新たな拠点を設け、今後の活動方針を述べる大西健丞代表理事(右)=島根県海士町海士、町ヘリポート
新たな拠点を設け、今後の活動方針を述べる大西健丞代表理事(右)=島根県海士町海士、町ヘリポート

 国内外で被災地や難民支援を展開するNGO(非政府組織)「ピースウィンズ・ジャパン」(PWJ、広島県神石高原町)が16日、島根県海士町に支援拠点を設けるため、町と連携協定を結んだ。ヘリコプター1機と救命艇2隻を常駐させ災害時の支援や人材育成、地域振興に取り組む。 (鎌田剛)

 

 PWJは1996年に設立し、国内外の自然災害や紛争、貧困で苦しむ人たちを支援してきた。機動性を高めるため日本海側の拠点を探していた大西健丞代表理事が1年前に町内を視察。町による自立した町づくりやPWJへの理解が深かったことなどから交渉を重ね、設置が実現した。

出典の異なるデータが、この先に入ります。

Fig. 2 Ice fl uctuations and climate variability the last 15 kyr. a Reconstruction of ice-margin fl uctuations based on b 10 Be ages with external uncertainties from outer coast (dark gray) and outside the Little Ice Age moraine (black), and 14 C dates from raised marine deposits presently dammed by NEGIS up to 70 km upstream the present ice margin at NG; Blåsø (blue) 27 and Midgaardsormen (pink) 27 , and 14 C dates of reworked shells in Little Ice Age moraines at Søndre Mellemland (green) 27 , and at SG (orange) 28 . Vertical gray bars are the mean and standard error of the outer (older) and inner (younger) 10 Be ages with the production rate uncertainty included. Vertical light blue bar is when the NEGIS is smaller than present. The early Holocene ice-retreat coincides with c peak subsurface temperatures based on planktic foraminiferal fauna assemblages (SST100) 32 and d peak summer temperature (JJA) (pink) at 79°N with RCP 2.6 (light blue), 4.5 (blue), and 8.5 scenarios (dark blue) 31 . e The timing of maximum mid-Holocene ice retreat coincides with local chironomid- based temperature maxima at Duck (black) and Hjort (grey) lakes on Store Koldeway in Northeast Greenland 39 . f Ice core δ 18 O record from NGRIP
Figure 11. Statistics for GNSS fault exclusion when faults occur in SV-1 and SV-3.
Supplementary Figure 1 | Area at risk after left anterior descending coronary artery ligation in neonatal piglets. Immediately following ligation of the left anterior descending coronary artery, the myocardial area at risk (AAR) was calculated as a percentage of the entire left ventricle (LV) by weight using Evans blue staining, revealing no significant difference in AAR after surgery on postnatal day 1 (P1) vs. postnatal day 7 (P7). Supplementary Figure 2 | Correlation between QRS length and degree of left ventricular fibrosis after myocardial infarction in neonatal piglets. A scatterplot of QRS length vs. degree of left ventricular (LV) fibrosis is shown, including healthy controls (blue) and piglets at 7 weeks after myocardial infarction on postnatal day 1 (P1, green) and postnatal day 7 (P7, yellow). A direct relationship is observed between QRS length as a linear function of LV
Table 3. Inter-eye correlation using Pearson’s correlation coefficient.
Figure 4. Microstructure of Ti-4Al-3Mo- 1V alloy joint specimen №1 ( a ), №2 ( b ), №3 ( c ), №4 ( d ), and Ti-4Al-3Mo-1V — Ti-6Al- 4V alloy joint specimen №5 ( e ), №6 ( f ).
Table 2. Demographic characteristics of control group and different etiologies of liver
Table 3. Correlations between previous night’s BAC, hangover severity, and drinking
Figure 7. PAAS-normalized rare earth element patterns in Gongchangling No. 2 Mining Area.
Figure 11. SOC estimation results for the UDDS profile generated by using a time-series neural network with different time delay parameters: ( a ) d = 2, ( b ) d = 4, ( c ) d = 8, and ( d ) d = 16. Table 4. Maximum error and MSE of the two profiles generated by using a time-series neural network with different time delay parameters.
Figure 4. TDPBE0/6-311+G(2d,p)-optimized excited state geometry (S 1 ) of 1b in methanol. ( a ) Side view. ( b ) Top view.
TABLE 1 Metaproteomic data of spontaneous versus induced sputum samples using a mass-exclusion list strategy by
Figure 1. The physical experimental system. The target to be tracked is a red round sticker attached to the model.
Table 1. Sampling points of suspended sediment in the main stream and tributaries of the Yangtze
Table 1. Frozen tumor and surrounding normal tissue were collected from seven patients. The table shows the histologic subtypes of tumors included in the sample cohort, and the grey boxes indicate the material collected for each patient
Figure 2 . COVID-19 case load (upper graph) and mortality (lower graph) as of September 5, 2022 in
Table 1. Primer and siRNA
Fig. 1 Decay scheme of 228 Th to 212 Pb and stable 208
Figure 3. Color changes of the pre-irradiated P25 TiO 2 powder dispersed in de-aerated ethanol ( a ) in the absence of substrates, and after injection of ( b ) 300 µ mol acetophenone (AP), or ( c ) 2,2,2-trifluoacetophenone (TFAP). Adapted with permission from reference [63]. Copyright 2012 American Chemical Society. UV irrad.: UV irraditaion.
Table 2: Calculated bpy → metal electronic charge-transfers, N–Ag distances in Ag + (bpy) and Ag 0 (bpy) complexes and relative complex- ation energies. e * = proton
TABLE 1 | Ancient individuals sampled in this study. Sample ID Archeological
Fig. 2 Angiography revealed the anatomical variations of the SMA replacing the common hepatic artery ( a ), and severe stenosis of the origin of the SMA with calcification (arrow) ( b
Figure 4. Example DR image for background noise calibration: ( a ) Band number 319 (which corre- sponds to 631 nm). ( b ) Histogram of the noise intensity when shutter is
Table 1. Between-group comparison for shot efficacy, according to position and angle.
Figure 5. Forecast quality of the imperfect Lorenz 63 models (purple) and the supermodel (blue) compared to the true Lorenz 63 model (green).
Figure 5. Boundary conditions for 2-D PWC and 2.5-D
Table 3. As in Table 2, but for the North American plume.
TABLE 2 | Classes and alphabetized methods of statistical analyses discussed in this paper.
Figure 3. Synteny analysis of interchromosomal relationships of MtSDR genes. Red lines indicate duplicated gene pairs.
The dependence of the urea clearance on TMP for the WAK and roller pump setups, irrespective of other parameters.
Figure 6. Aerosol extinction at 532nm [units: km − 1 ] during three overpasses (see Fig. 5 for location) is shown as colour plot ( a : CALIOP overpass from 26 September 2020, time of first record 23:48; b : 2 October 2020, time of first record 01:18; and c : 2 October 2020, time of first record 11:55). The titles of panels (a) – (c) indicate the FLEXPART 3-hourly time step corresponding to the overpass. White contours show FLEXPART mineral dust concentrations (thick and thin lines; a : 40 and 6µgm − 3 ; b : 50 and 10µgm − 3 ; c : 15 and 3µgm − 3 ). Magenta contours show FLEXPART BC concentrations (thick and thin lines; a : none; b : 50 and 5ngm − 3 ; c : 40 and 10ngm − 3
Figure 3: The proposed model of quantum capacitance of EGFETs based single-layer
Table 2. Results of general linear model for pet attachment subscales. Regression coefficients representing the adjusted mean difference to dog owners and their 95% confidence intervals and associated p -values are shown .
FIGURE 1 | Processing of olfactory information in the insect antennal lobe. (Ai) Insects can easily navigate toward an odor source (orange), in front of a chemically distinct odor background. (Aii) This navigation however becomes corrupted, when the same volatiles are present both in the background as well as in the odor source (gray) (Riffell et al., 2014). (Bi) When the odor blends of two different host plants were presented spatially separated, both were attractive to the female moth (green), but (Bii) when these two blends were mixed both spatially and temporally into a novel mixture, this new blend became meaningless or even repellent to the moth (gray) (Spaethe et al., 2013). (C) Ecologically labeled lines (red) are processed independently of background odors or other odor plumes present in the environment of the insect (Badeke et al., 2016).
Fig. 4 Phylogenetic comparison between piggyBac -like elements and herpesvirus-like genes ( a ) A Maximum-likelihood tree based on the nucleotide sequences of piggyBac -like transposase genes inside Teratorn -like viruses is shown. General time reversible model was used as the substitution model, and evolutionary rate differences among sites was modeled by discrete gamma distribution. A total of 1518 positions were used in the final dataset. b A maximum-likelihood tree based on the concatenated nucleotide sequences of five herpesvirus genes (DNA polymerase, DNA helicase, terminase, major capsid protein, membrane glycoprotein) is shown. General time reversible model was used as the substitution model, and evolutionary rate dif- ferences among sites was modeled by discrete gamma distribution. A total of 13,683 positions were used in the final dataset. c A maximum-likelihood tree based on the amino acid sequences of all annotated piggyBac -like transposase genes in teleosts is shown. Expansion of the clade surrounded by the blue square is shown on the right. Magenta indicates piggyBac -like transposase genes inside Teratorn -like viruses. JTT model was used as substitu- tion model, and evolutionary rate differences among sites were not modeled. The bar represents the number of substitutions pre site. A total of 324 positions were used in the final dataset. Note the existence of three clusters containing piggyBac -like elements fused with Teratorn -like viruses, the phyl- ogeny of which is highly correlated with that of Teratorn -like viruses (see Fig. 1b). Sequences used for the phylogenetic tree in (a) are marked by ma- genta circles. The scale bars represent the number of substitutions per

 PWJはヘリ2機と固定翼機1機を運用しており、このうちヘリ1機(7人乗り)を町ヘリポートに常駐させる。高い山がなく、町の経度が日本海側での運用に適しているという。

 パイロット1人を常駐させ、町内に事務所を設置し職員を行き来させる予定。ヘリは災害支援のほか、転院搬送といった町民向けの医療支援にも活用する構想がある。救命艇は菱浦港に係留し、町内の渡船業者に運営委託する方針。

 16日は町ヘリポートで大西氏と大江和彦町長が、双方の関係者50人を集めて地域振興と災害支援の連携協定を締結した。締結を祝って隠岐民謡が披露され、町民100人超を前に双方の幹部が餅を投げた。

 大西氏は「海士町の魅力に引かれた。皆さんとヘリとともに島々を守っていきたい」と話した。